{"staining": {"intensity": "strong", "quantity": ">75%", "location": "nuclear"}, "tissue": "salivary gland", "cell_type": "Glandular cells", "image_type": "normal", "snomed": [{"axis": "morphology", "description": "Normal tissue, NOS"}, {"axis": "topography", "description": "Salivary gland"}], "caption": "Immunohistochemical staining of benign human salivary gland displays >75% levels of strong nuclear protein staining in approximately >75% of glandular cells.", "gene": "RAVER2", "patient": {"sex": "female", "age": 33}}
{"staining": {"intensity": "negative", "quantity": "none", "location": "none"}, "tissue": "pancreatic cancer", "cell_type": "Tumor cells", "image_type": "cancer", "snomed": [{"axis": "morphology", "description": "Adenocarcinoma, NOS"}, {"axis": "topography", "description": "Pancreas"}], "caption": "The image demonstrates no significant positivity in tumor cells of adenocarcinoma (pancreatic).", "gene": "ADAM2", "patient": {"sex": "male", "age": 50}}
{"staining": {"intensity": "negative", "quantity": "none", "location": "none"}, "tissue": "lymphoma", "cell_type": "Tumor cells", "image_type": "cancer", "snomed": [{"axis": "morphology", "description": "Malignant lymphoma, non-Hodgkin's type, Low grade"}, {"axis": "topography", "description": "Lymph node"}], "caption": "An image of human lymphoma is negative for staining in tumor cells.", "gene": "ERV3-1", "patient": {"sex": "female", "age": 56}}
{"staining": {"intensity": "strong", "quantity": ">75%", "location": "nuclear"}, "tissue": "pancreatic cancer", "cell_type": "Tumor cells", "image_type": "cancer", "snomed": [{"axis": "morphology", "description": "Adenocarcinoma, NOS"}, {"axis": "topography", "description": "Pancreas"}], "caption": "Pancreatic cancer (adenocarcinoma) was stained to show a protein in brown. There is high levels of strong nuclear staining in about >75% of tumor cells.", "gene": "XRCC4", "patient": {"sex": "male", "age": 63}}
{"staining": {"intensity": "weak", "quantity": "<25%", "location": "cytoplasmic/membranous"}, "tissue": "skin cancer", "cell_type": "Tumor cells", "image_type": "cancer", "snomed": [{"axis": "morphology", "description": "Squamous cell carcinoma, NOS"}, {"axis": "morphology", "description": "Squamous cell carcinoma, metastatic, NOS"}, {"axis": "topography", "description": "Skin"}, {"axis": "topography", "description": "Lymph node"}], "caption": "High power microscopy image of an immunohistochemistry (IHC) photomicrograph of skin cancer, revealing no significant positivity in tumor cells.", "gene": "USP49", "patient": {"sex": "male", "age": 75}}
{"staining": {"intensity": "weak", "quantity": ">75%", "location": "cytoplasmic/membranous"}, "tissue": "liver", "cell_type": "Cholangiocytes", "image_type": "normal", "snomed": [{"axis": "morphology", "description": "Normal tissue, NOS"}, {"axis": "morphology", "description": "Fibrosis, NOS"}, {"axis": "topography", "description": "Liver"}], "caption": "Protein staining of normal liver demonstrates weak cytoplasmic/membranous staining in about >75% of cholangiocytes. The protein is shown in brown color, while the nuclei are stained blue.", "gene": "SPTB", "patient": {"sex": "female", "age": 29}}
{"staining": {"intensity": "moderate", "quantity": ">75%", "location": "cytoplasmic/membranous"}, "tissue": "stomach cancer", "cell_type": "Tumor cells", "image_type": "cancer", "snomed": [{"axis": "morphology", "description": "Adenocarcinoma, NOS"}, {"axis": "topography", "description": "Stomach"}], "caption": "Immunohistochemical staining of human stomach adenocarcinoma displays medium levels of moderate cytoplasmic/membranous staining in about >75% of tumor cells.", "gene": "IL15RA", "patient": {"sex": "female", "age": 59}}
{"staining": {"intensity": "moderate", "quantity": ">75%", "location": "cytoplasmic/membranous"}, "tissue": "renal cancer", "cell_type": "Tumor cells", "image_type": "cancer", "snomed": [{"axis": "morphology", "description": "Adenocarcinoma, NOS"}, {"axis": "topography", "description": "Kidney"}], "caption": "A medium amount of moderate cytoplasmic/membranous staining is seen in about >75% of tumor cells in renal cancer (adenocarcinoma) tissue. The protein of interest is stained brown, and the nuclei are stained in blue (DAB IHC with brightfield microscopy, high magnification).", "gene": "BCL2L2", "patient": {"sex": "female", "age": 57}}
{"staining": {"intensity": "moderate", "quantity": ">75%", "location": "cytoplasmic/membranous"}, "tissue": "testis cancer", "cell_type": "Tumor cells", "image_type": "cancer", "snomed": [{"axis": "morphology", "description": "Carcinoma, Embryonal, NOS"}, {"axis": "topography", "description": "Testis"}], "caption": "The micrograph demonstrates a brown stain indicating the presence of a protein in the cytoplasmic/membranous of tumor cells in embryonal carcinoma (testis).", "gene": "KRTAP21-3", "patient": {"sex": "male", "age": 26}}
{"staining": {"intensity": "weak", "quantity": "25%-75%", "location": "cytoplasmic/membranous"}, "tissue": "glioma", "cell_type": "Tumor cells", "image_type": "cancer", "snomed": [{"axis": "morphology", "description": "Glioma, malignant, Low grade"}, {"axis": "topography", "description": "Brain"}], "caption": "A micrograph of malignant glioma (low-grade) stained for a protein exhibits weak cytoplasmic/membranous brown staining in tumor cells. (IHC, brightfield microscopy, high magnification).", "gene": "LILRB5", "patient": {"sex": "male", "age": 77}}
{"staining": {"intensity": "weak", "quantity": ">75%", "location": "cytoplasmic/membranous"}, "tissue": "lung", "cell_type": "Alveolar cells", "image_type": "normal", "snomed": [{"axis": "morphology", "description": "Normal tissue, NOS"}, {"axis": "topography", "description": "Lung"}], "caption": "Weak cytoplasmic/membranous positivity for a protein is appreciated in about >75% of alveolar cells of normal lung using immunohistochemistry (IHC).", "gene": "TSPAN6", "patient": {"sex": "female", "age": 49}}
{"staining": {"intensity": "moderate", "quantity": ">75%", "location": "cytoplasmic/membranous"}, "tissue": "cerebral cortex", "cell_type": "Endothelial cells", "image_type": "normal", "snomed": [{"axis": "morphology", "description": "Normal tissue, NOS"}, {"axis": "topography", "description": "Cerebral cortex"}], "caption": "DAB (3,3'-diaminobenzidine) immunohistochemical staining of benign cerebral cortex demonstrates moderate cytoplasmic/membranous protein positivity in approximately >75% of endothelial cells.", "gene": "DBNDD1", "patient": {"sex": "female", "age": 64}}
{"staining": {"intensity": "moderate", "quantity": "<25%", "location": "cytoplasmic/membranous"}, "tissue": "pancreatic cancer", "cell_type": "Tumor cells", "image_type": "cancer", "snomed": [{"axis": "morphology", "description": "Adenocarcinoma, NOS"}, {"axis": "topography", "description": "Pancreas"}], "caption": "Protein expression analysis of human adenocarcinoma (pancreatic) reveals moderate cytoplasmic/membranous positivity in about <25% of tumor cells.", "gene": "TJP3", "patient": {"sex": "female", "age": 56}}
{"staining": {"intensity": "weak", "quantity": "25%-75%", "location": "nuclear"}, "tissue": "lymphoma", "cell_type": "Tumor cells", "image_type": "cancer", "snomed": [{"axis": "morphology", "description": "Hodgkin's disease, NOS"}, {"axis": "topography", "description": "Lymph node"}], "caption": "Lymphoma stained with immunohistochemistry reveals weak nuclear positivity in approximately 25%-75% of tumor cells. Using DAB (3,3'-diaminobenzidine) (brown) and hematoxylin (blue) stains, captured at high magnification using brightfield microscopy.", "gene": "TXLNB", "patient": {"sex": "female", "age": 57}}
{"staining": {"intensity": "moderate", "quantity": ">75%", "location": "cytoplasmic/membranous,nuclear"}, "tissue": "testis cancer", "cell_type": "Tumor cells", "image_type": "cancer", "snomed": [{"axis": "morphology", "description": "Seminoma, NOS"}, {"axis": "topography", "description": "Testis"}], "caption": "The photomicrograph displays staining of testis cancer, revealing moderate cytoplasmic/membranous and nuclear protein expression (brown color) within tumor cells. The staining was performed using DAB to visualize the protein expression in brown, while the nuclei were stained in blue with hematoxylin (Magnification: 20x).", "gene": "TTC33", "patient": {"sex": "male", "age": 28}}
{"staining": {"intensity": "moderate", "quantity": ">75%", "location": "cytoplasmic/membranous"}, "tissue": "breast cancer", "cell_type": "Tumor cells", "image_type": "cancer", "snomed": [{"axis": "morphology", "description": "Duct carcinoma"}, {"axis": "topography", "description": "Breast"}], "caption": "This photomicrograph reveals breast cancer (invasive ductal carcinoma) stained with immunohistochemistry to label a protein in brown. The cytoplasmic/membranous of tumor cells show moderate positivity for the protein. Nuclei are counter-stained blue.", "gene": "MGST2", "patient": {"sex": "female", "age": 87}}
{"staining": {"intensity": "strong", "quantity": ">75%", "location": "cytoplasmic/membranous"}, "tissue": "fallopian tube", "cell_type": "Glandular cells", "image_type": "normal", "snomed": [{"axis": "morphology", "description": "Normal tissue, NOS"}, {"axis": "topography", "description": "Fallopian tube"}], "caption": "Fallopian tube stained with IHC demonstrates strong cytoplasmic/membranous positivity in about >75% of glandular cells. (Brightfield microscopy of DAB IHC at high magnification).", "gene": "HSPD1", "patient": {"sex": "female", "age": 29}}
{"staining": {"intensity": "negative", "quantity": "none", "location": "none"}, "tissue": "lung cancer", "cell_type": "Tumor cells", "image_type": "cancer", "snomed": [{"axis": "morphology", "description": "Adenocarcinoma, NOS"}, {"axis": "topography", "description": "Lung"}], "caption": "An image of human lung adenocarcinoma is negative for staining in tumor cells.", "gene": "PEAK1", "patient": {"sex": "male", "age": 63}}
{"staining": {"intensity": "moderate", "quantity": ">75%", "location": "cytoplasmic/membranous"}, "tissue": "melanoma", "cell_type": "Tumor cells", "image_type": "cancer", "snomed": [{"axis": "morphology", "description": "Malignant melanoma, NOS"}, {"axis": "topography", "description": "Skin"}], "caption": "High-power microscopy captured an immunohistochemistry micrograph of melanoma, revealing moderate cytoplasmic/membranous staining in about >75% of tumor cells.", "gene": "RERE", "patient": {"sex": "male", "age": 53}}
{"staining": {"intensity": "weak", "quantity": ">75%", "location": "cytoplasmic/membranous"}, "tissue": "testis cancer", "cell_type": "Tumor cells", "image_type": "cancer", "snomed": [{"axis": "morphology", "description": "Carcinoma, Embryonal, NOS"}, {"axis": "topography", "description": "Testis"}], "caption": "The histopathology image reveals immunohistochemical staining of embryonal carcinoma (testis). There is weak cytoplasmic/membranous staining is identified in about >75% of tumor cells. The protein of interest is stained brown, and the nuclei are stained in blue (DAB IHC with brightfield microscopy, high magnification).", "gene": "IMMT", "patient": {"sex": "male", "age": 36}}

Task brief |
Transcribe the entries above word for word, from the first line through the line containing "image demonstrates no", and nothing else.

Reply to the task |
{"staining": {"intensity": "strong", "quantity": ">75%", "location": "nuclear"}, "tissue": "salivary gland", "cell_type": "Glandular cells", "image_type": "normal", "snomed": [{"axis": "morphology", "description": "Normal tissue, NOS"}, {"axis": "topography", "description": "Salivary gland"}], "caption": "Immunohistochemical staining of benign human salivary gland displays >75% levels of strong nuclear protein staining in approximately >75% of glandular cells.", "gene": "RAVER2", "patient": {"sex": "female", "age": 33}}
{"staining": {"intensity": "negative", "quantity": "none", "location": "none"}, "tissue": "pancreatic cancer", "cell_type": "Tumor cells", "image_type": "cancer", "snomed": [{"axis": "morphology", "description": "Adenocarcinoma, NOS"}, {"axis": "topography", "description": "Pancreas"}], "caption": "The image demonstrates no significant positivity in tumor cells of adenocarcinoma (pancreatic).", "gene": "ADAM2", "patient": {"sex": "male", "age": 50}}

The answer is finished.